Curiosity

‘I have no special talent. I am only passionately curious.’

Albert Einstein

Some of the best mindfulness teachers are young children – with their open, fresh approach to life, their ability to become deeply absorbed in what they’re doing, the way they seem to live mostly in the present moment. One of the most distinctive qualities of young children, which can drive their caregivers slightly insane, is their insatiable curiosity. A UK survey of 1000 mothers of children aged 2 – 10 years found that four year old girls ask about 390 questions a day – that’s one question every 2 minutes and 36 seconds, or a remarkable 105 120 questions a year.

It would probably be a little odd if, as adults, we continued to ask questions every 2 minutes and 36 seconds. On the other hand, we can often go to the other extreme, becoming surprisingly incurious about other people, strange symptoms in our bodies, what our government is up to, our emotional state, and what plants are flowering in our street right now. We might not even be aware which birds regularly visit our garden, that our colleague looks distracted and a little upset today, that we’re once again feeling irritable, or that we’re speaking in a breathless and anxious voice.

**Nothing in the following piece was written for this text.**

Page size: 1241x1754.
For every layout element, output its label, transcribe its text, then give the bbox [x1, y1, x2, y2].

A common meditation instruction is to ask ourselves – what is actually happening right now? To simply be attentive to what’s going on, without immediately going into ‘fix-it’ or condemning or denial or ‘I want more of this, please’ mode. During a body scan, we might tune into different parts of our bodies, such as our toes, and simply be curious about any sensations there – are they feeling warm or cold, are there any tingling sensations, can we notice the contact with socks or the floor? As we practise this non-judgmental, accepting and curious state of mind, we can then also apply it to other areas of our lives, which will be the topic of next week’s reflection.

Weekly practice idea:

Be curious about the change of season, whether it’s spring or autumn in your part of the world, and notice its effect on the plants in your neighbourhood, the behaviour of animals, the length of daylight or quality of light. Also, notice the effect on your mood – do you like this time of the year, or dread it in some way?